Good operas could flop. “La Traviata” and “Madama Butterfly” famously did so at first. But Verdi and Puccini were established stars; their fiascos were bound to get a second look. Uccelli was not only a beginner, but also one who had pushed herself into a place where many felt a woman had no business. Nobody came to the rescue with a revival of “Anna”; Uccelli never obtained another theatrical contract, and might not even have sought one.

She stayed musically active with frequent private and public performances, published songs in Italian and French, and made an impression sufficient to win one of the extremely few entries for female composers in the “Biographie Universelle des Musiciens” of François-Joseph Fétis. Star singers often joined in her recitals, reviewed with favor by critics throughout Europe, but blending in with a typical season’s concert fare rather than standing out as a theatrical hit would have done. In 1852 Uccelli and her soprano daughter Emma were featured at one of the celebrated Parisian salons hosted by Rossini, who decades earlier had supported Carolina’s bid for a place at the men’s table in opera.

Was she happy? Did she make peace with the career available to her? The only known portrait of her dates from sometime in the middle 1840s, and it is haunting: a gifted woman gazing into the distance at what might have been. I hope the revival of “Anna” will stimulate research; after spending part of every day for more than a year editing her opera, I long to know more about the person behind it.

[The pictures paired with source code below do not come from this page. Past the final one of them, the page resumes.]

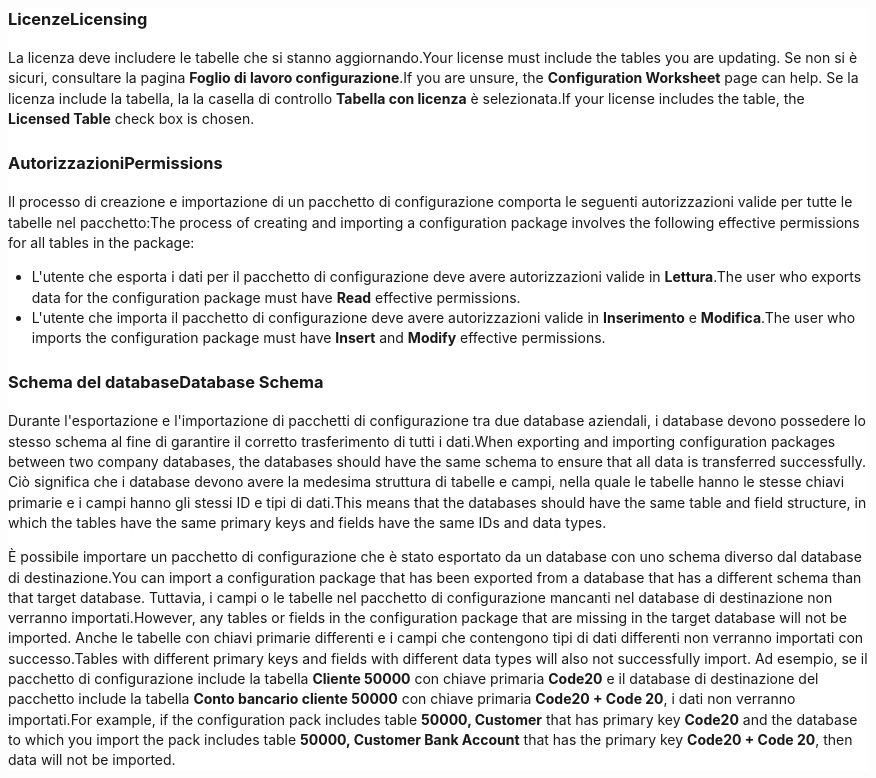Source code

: ### <a name="licensing"></a><span data-ttu-id="ced6b-123">Licenze</span><span class="sxs-lookup"><span data-stu-id="ced6b-123">Licensing</span></span>

<span data-ttu-id="ced6b-124">La licenza deve includere le tabelle che si stanno aggiornando.</span><span class="sxs-lookup"><span data-stu-id="ced6b-124">Your license must include the tables you are updating.</span></span> <span data-ttu-id="ced6b-125">Se non si è sicuri, consultare la pagina **Foglio di lavoro configurazione**.</span><span class="sxs-lookup"><span data-stu-id="ced6b-125">If you are unsure, the **Configuration Worksheet** page can help.</span></span> <span data-ttu-id="ced6b-126">Se la licenza include la tabella, la la casella di controllo **Tabella con licenza** è selezionata.</span><span class="sxs-lookup"><span data-stu-id="ced6b-126">If your license includes the table, the **Licensed Table** check box is chosen.</span></span>  

### <a name="permissions"></a><span data-ttu-id="ced6b-127">Autorizzazioni</span><span class="sxs-lookup"><span data-stu-id="ced6b-127">Permissions</span></span>

<span data-ttu-id="ced6b-128">Il processo di creazione e importazione di un pacchetto di configurazione comporta le seguenti autorizzazioni valide per tutte le tabelle nel pacchetto:</span><span class="sxs-lookup"><span data-stu-id="ced6b-128">The process of creating and importing a configuration package involves the following effective permissions for all tables in the package:</span></span>  

- <span data-ttu-id="ced6b-129">L'utente che esporta i dati per il pacchetto di configurazione deve avere autorizzazioni valide in **Lettura**.</span><span class="sxs-lookup"><span data-stu-id="ced6b-129">The user who exports data for the configuration package must have **Read** effective permissions.</span></span>
- <span data-ttu-id="ced6b-130">L'utente che importa il pacchetto di configurazione deve avere autorizzazioni valide in **Inserimento** e **Modifica**.</span><span class="sxs-lookup"><span data-stu-id="ced6b-130">The user who imports the configuration package must have **Insert** and **Modify** effective permissions.</span></span>

### <a name="database-schema"></a><span data-ttu-id="ced6b-131">Schema del database</span><span class="sxs-lookup"><span data-stu-id="ced6b-131">Database Schema</span></span>

<span data-ttu-id="ced6b-132">Durante l'esportazione e l'importazione di pacchetti di configurazione tra due database aziendali, i database devono possedere lo stesso schema al fine di garantire il corretto trasferimento di tutti i dati.</span><span class="sxs-lookup"><span data-stu-id="ced6b-132">When exporting and importing configuration packages between two company databases, the databases should have the same schema to ensure that all data is transferred successfully.</span></span> <span data-ttu-id="ced6b-133">Ciò significa che i database devono avere la medesima struttura di tabelle e campi, nella quale le tabelle hanno le stesse chiavi primarie e i campi hanno gli stessi ID e tipi di dati.</span><span class="sxs-lookup"><span data-stu-id="ced6b-133">This means that the databases should have the same table and field structure, in which the tables have the same primary keys and fields have the same IDs and data types.</span></span>  

<span data-ttu-id="ced6b-134">È possibile importare un pacchetto di configurazione che è stato esportato da un database con uno schema diverso dal database di destinazione.</span><span class="sxs-lookup"><span data-stu-id="ced6b-134">You can import a configuration package that has been exported from a database that has a different schema than that target database.</span></span> <span data-ttu-id="ced6b-135">Tuttavia, i campi o le tabelle nel pacchetto di configurazione mancanti nel database di destinazione non verranno importati.</span><span class="sxs-lookup"><span data-stu-id="ced6b-135">However, any tables or fields in the configuration package that are missing in the target database will not be imported.</span></span> <span data-ttu-id="ced6b-136">Anche le tabelle con chiavi primarie differenti e i campi che contengono tipi di dati differenti non verranno importati con successo.</span><span class="sxs-lookup"><span data-stu-id="ced6b-136">Tables with different primary keys and fields with different data types will also not successfully import.</span></span> <span data-ttu-id="ced6b-137">Ad esempio, se il pacchetto di configurazione include la tabella **Cliente 50000** con chiave primaria **Code20** e il database di destinazione del pacchetto include la tabella **Conto bancario cliente 50000** con chiave primaria **Code20 + Code 20**, i dati non verranno importati.</span><span class="sxs-lookup"><span data-stu-id="ced6b-137">For example, if the configuration pack includes table **50000, Customer** that has primary key **Code20** and the database to which you import the pack includes table **50000, Customer Bank Account** that has the primary key **Code20 + Code 20**, then data will not be imported.</span></span>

A short notice in L’Italia Musicale in March 1858 informed readers of Uccelli’s death in Florence. By the time her name came up in the Gazzetta Musicale di Milano a few decades later, its correspondent could write that “if Fétis had not mentioned her, we would scarcely know of her existence,” and that state of affairs could easily have been permanent. Most of her music is lost; of “Saul” we have no trace. The published salon pieces, while elegant and idiomatically pleasing, would not by themselves have suggested a significant theatrical talent. But against all probability, the survival of one copy of one opera gives her a chance to speak for herself in the 21st century.

Better late than never. We can’t know what operas Uccelli might have written if she had been granted the career she so boldly sought, but the one she did leave behind is a gem.

On page after page, she shows not just the assurance and expressiveness Rossini commended, but a daring capacity to experiment. A duet between solo flute and timpani? A spirited Italian cabaletta repeated in the academic form of a canon, with dovetailing entries of the tune one bar apart? A rapid-fire patter song that is not comic but deadly serious? Uccelli had these and more up her sleeve.

A final question one can’t help asking: Is there anything recognizably female about her music? How does, or how might, identity manifest itself in art? We can only vouch for our own reactions; others may detect a specifically feminine quality, but as far as I can hear, nothing in “Anna” would have carried a different level of surprise if it had come from an unknown Carlo Uccelli.

On the other hand, there is the story Carolina chose: a mother’s story. Mothers are rarely prominent in opera, and when they are, there is often something frightening about them. Norma comes close to killing her own children; Lucrezia Borgia, Medea and Azucena actually do. Much more often the drama centers on male desire and sexual rivalry, and these feature in “Anna di Resburgo” not at all. Instead there is the most maternal theme imaginable, Anna’s protection of her child at the risk of her own life. I doubt this happened at random. It is a stirring, inspiring story, and I am glad a mother stepped up to tell it in music.